• Course 7: Living with Contradictions: Contemporary Art and Nationalism
Course 7: Living with Contradictions: Contemporary Art and Nationalism
Course 7: Living with Contradictions: Contemporary Art and Nationalism
by Sezgin Boynik
8 – 13 August 2022
2 ECTS

Course Description
The aim of the course is to discuss the relationship between contemporary art and nationalism. The course will challenge the widely accepted claim that contemporary art is unsusceptible of nationalism. I argue that despite the incompatible differences, nationalism is reproduced in the field of contemporary art through very subtle and sophisticated structures. However, the link between contemporary art practices and nationalist ideologies which are mediated by cultural institutions is full of contradictions. By studying and discussing these contradictions, the aim is to shift the theoretical and methodological perspective of the study of nationalism to more challenging grounds.
The course will be focusing on conceptual implications of aligning nationalism with contemporary art, as well as discussing the historical precedence of the shift of contemporary art to nationalism by researching the role of postmodernism in the eighties. It will attempt to specify at which point the social tendency of contemporary art practice became centered around the questions of nation and identity.

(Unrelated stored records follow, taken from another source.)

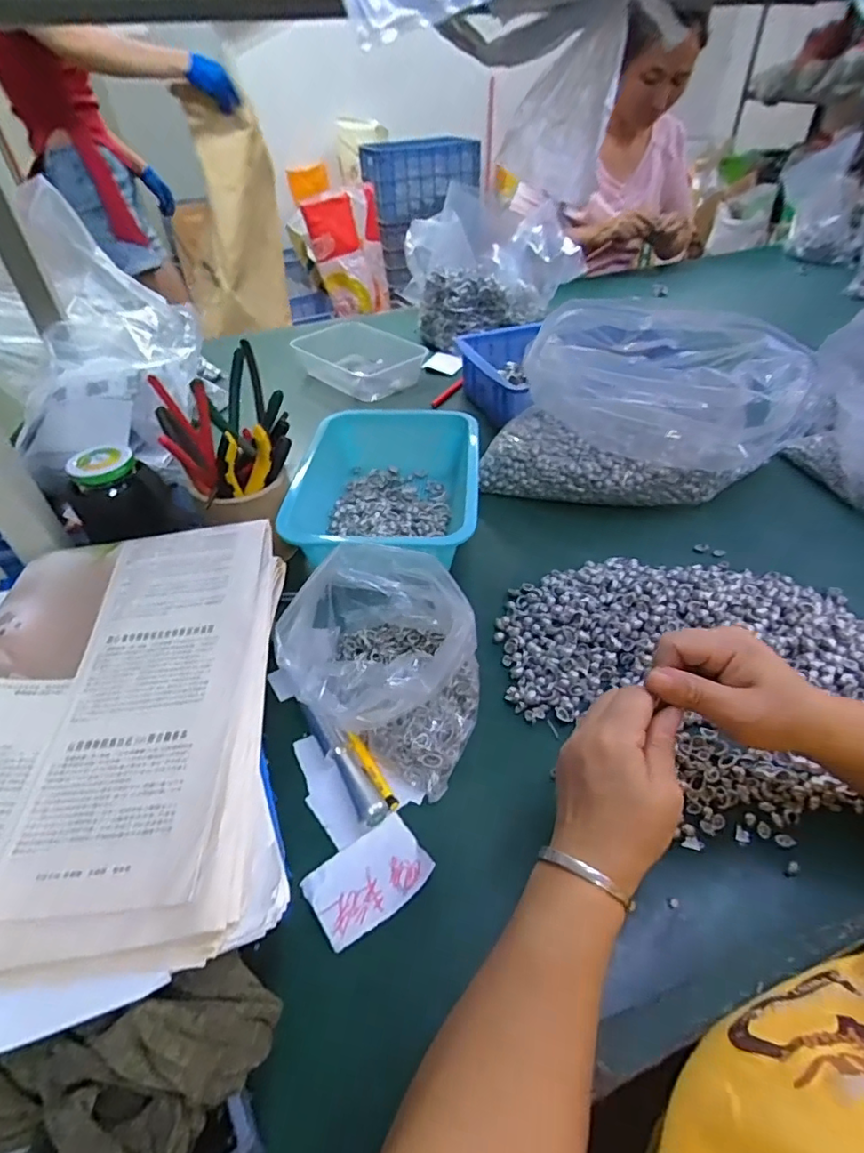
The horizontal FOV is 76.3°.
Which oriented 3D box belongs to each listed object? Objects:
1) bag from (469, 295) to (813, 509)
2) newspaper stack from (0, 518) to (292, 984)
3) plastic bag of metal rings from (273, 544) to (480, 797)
[{"bbox_3d":[0.222,-0.184,0.621,0.301,0.185,0.142,8,44,13],"label":"bag"},{"bbox_3d":[-0.196,0.076,0.338,0.203,0.037,0.275,-6,43,-3],"label":"newspaper stack"},{"bbox_3d":[-0.033,0.053,0.441,0.147,0.099,0.172,10,44,15],"label":"plastic bag of metal rings"}]

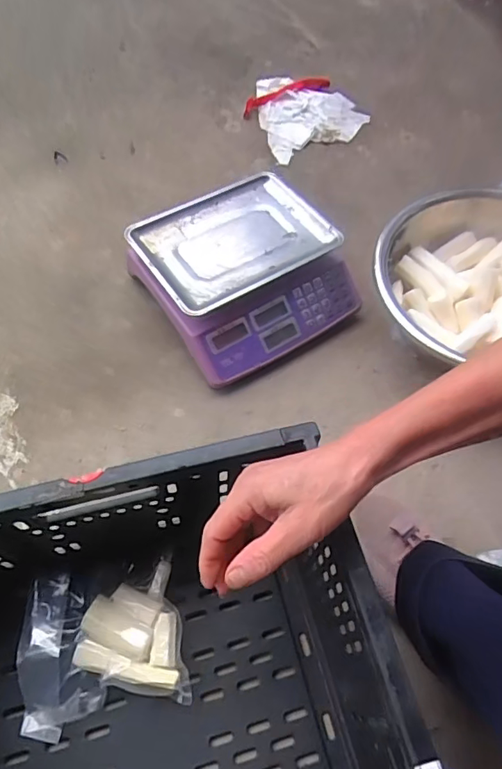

Some of the concrete objectives of the course are:
To discuss in which way today’s artists, working in a trans-national context are involved in the reproduction of nationalist ideologies.
Question of nationalism in today’s conditions of the permanency of war, and the ways how artists (avant-garde and contemporary) respond to this situation.
To role of market and financial speculations in maintaining the nationalism in the art institutions, and the ways in which the nation formations are transforming today.
To discover and detect the practices of contemporary art that can subvert nationalism and pose a most daring critique towards it. We will be focusing on contemporary art practices challenging not only the idea of nationalism, but as well as the institutional structures reproducing nationalism.

Participants in the course will have chance to discuss complex theoretical framing of cultural nationalism following writings of Paul Gilroy, Etienne Balibar, Judith Butler, Rosa Luxemburg, Roman Rosdolsky, Stuart Hall, Frantz Fanon, Zoja Skušek, Amiri Baraka and many other theoreticians and activists. Also, the course will introduce films of Harun Farocki, Black Audio Film collective, Joyce Wieland, and Martha Rosler, critical of national narrative. Parallel to these examples, there would be a rich amount of case studies of contemporary art practices working in the field of nationalism.

Biography
Sezgin Boynik is a theoretician based in Helsinki. He completed his PhD on Yugoslav “Black Wave” cinema. He co-edited Nationalism and Contemporary Art: Critical Reader (MM & Exit, 2007) and History of Punk and Underground in Turkey (BAS, 2008). Recent publications include Noise After Babel: Language Unrestrained (Spector Books, 2015, with Minna Henriksson), In the Belly of the Beast: Art & Language New York Project (Rab-Rab Journal Vol. 4, No. 2, 2017, with Michael Corris) and Coiled Verbal Spring: Devices of Lenin's Language (Rab-Rab Press, 2018). He is currently working on a monograph about the theoretical and political context of Black Audio Film Collective and on the collection of Yugoslav concrete poetry. He is editor of Rab-Rab: Journal for Political and Formal Inquiries in Art, and Rab-Rab Press, an independent publishing platform based in Helsinki.

Participation
10 participants will be selected to participate in this course. Eligible participants must read the Terms information, fill out the application form, upload the required documents and submit the application form. Incomplete applications will not be considered.

The participation fee 300€.
Scholarships are available for participants from Kosovo.